수집된 데이터:
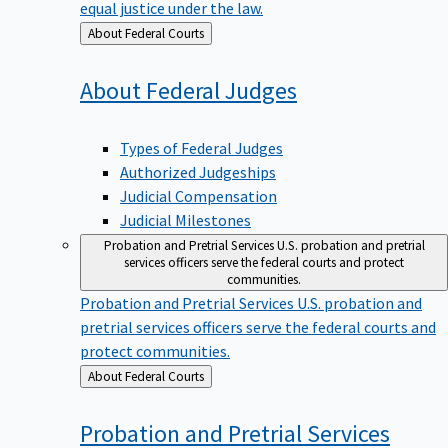
equal justice under the law.
Back
About Federal Courts
to
About Federal
Judges
Types of Federal Judges
Authorized Judgeships
Judicial Compensation
Judicial Milestones
Probation and Pretrial Services
U.S. probation and pretrial
services officers serve the federal courts and protect
communities.
Probation and Pretrial Services
U.S. probation and
pretrial services officers serve the federal courts and
protect communities.
Back
About Federal Courts
to
Probation and Pretrial
Services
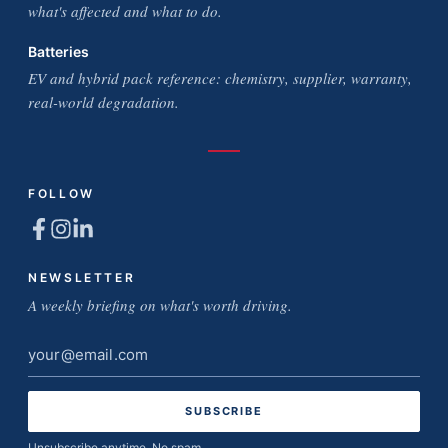
what's affected and what to do.
Batteries
EV and hybrid pack reference: chemistry, supplier, warranty,
real-world degradation.
FOLLOW
NEWSLETTER
A weekly briefing on what's worth driving.
Email
address
Unsubscribe anytime. No spam.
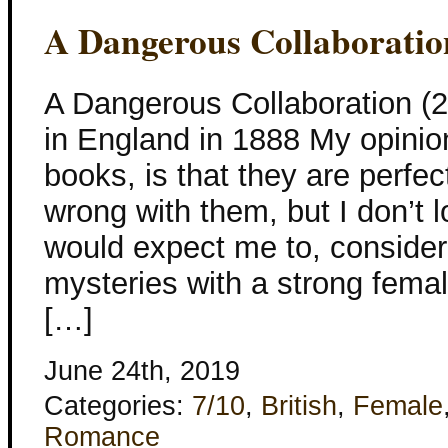
A Dangerous Collaboratio
A Dangerous Collaboration 
in England in 1888 My opini
books, is that they are perfec
wrong with them, but I don’t
would expect me to, consideri
mysteries with a strong femal
[…]
June 24th, 2019
Categories:
7/10
,
British
,
Female
Romance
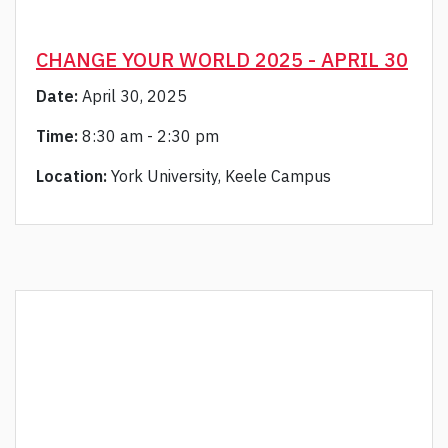
CHANGE YOUR WORLD 2025 - APRIL 30
Date:
April 30, 2025
Time:
8:30 am - 2:30 pm
Location:
York University, Keele Campus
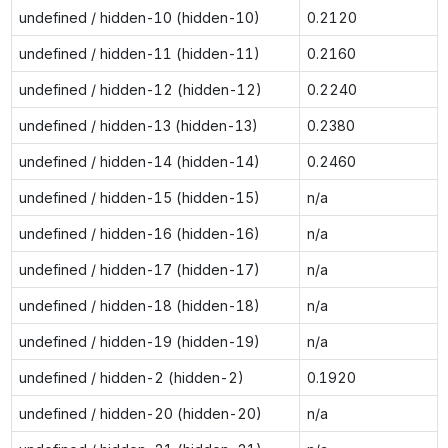
undefined / hidden-10 (hidden-10)
0.2120
undefined / hidden-11 (hidden-11)
0.2160
undefined / hidden-12 (hidden-12)
0.2240
undefined / hidden-13 (hidden-13)
0.2380
undefined / hidden-14 (hidden-14)
0.2460
undefined / hidden-15 (hidden-15)
n/a
undefined / hidden-16 (hidden-16)
n/a
undefined / hidden-17 (hidden-17)
n/a
undefined / hidden-18 (hidden-18)
n/a
undefined / hidden-19 (hidden-19)
n/a
undefined / hidden-2 (hidden-2)
0.1920
undefined / hidden-20 (hidden-20)
n/a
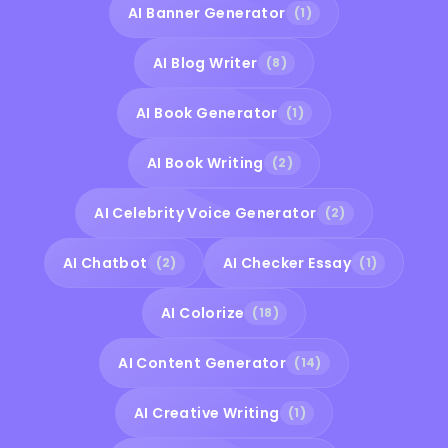
AI Banner Generator
(1)
AI Blog Writer
(8)
AI Book Generator
(1)
AI Book Writing
(2)
AI Celebrity Voice Generator
(2)
AI Chatbot
AI Checker Essay
(2)
(1)
AI Colorize
(18)
AI Content Generator
(14)
AI Creative Writing
(1)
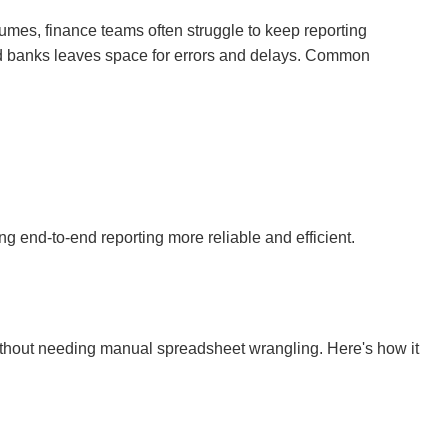
umes, finance teams often struggle to keep reporting
nd banks leaves space for errors and delays. Common
ng end-to-end reporting more reliable and efficient.
without needing manual spreadsheet wrangling. Here's how it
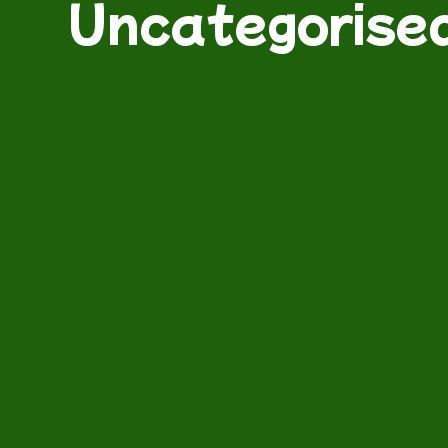
Uncategorise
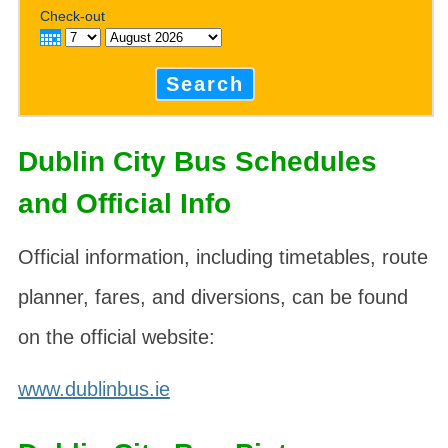
Check-out
Search
Dublin City Bus Schedules
and Official Info
Official information, including timetables, route
planner, fares, and diversions, can be found
on the official website:
www.dublinbus.ie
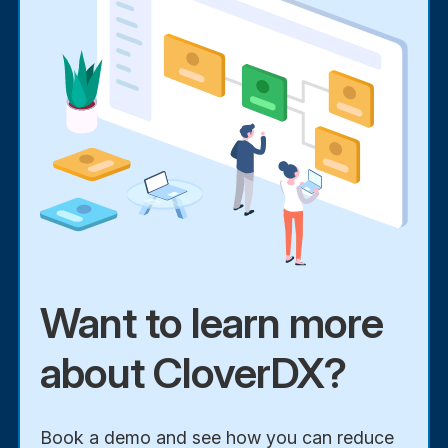
Want to learn more
about CloverDX?
Book a demo and see how you can reduce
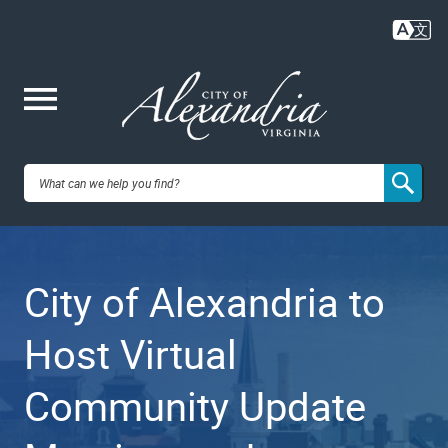
Skip
to
main
content
Me
City of
nu
Alexandria,
City of Alexandria to
VA
Host Virtual
Community Update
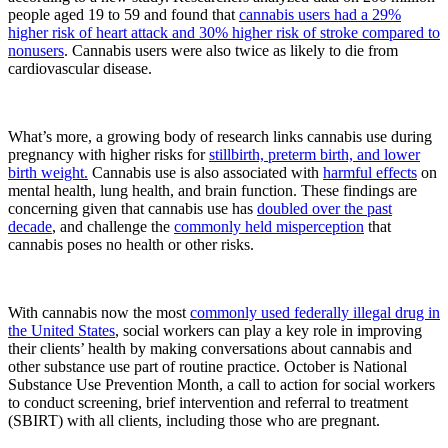
people aged 19 to 59 and found that
cannabis users had a 29%
higher risk of heart attack and 30% higher risk of stroke compared to
nonusers
. Cannabis users were also twice as likely to die from
cardiovascular disease.
What’s more, a growing body of research links cannabis use during
pregnancy with higher risks for
stillbirth, preterm birth, and lower
birth weight.
Cannabis use is also associated with
harmful effects
on
mental health, lung health, and brain function. These findings are
concerning given that cannabis use has
doubled over the past
decade
, and challenge the
commonly held misperception
that
cannabis poses no health or other risks.
With cannabis now the most
commonly used federally illegal drug in
the United States
, social workers can play a key role in improving
their clients’ health by making conversations about cannabis and
other substance use part of routine practice. October is National
Substance Use Prevention Month, a call to action for social workers
to conduct screening, brief intervention and referral to treatment
(SBIRT) with all clients, including those who are pregnant.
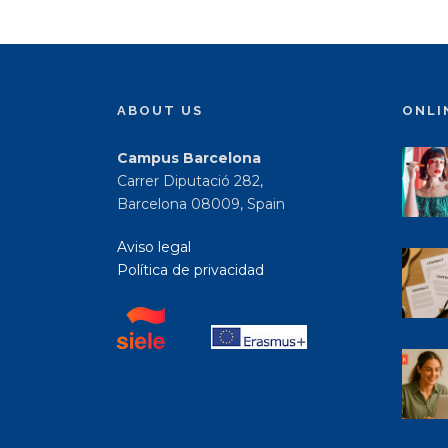
ABOUT US
ONLI
Campus Barcelona
Carrer Diputació 282,
Barcelona 08009, Spain
Aviso legal
Política de privacidad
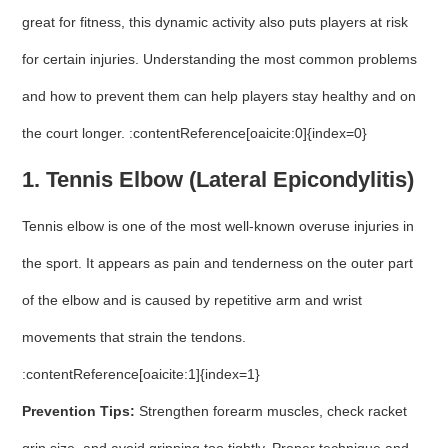
great for fitness, this dynamic activity also puts players at risk
for certain injuries. Understanding the most common problems
and how to prevent them can help players stay healthy and on
the court longer. :contentReference[oaicite:0]{index=0}
1. Tennis Elbow (Lateral Epicondylitis)
Tennis elbow is one of the most well-known overuse injuries in
the sport. It appears as pain and tenderness on the outer part
of the elbow and is caused by repetitive arm and wrist
movements that strain the tendons.
:contentReference[oaicite:1]{index=1}
Prevention Tips:
Strengthen forearm muscles, check racket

◆ 과제 내용
"undefined / hidden-10 (hidden-10)"이 있는 줄에서 시작해 "Community Update"가 있는 줄까지 옮겨 적되, "n/a"를 모두 "해당 없음"로 바꾸고 나머지는 그대로 두세요. 그림은 답에 넣지 마세요.

◆ 과제 풀이
undefined / hidden-10 (hidden-10)
0.2120
undefined / hidden-11 (hidden-11)
0.2160
undefined / hidden-12 (hidden-12)
0.2240
undefined / hidden-13 (hidden-13)
0.2380
undefined / hidden-14 (hidden-14)
0.2460
undefined / hidden-15 (hidden-15)
해당 없음
undefined / hidden-16 (hidden-16)
해당 없음
undefined / hidden-17 (hidden-17)
해당 없음
undefined / hidden-18 (hidden-18)
해당 없음
undefined / hidden-19 (hidden-19)
해당 없음
undefined / hidden-2 (hidden-2)
0.1920
undefined / hidden-20 (hidden-20)
해당 없음
AI Banner Generator
(1)
AI Blog Writer
(8)
AI Book Generator
(1)
AI Book Writing
(2)
AI Celebrity Voice Generator
(2)
AI Chatbot
AI Checker Essay
(2)
(1)
AI Colorize
(18)
AI Content Generator
(14)
AI Creative Writing
(1)
umes, finance teams often struggle to keep reporting
nd banks leaves space for errors and delays. Common
ng end-to-end reporting more reliable and efficient.
without needing manual spreadsheet wrangling. Here's how it
Uncategorise
Check-out
Search
Dublin City Bus Schedules
and Official Info
Official information, including timetables, route
planner, fares, and diversions, can be found
on the official website:
www.dublinbus.ie
Want to learn more
about CloverDX?
Book a demo and see how you can reduce
Skip
to
main
content
Me
City of
nu
Alexandria,
City of Alexandria to
VA
Host Virtual
Community Update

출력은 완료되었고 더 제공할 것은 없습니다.